Bilgi güzeldir. Ne kadar çok bilirsen o kadar aydınlanırsın. Görüşüm hep buydu. Mutsuz olabilirsin hiç sorun değil. Bil, mutsuz ol ve aydınlan. Fakat bu durum çok kaynak, çok düşünmek, önümüzde bir yığın bilgi kirliliği bulunması karıştırıyor her şeyi. Gerçek ne?
Ve gerçek ne olursa olsun bir üçüncü taraf var. His… Önümüzde etiketi bulunan, güzel ve mutlu inek çizimleriyle donanmış o parça parça ürün bir yiyecek mi? Yoksa yaşayan bir canlıyı seri üretime geçirip, doğal sayısının çok çok üzerinde üretim malı yaparak, hormonu pompalayıp pompalayıp önümüze mi sermişler?
Benciliz, başka türleri düşünemiyoruz. Düşünürsek rahatsız olacağız. O buram buram et kokusu kalkacak ortadan. İşin içinde zevk var. Yok mu? Var işte. Vahşi yanımız mı bu? Birçok şey artık doğal değil farkındayız. 20 yılmış bir ineği ömrü. Yani normalde. Küçücük yerde, hormonun, ilacın basıldığı alanında, sıkışık bir şekilde ayakta durarak 4 ya da 5 seneye iniyormuş bu ömür.

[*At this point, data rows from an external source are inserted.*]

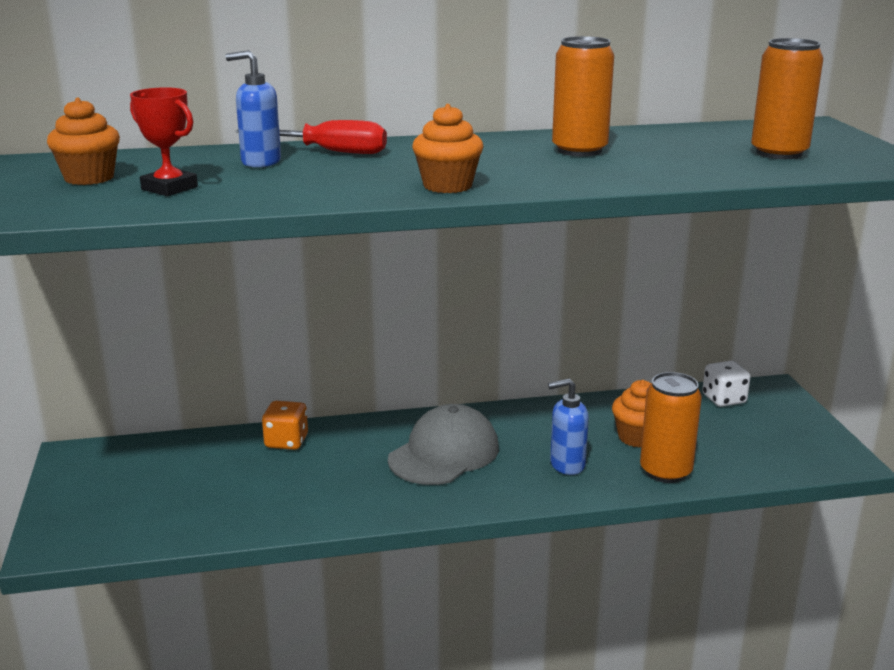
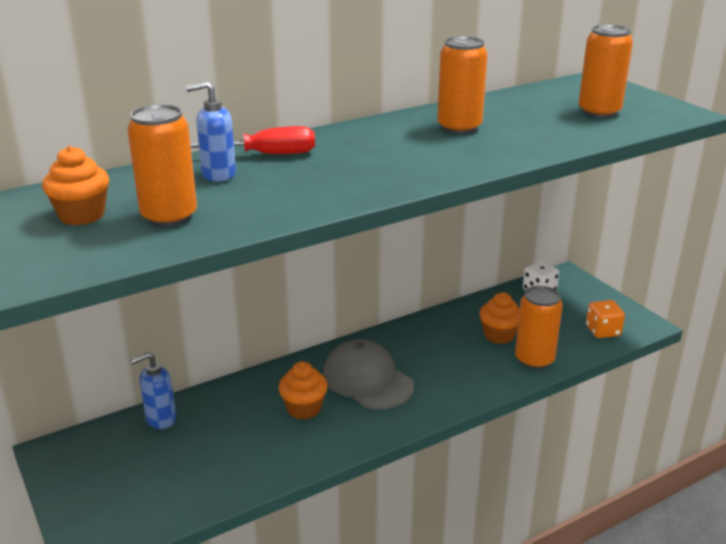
camera: 20 degrees left, 5 degrees up
red trophy [130,87,198,196] -> orange can [127,104,197,227]
orange dice [262,401,308,450] -> orange dice moved to [586,300,625,338]
grey cap [388,404,499,485] -> grey cap turned 60 degrees counterclockwise [323,339,414,409]
orange cupcake [412,104,483,193] -> orange cupcake moved to [278,362,328,420]
blue soap dispenser [548,378,589,475] -> blue soap dispenser moved to [130,352,176,429]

His… Takılıp kaldığım nokta burası. Artık dokunmak rahatsız ediyor. Düşünmek rahatsız ediyor. Parçaları birleştirince bir canlı gözümde yaşamaya başlıyor. Dikkatli bakın, ne yaptığınıza, ne yediğinize, ne söylediğinize, ne düşündüğünüze. Tabağınıza bakın. Hala yapabilmiş değilim. Yakında biliyorum ama bir deli Orhan Veli gibi “anlatamıyorum”….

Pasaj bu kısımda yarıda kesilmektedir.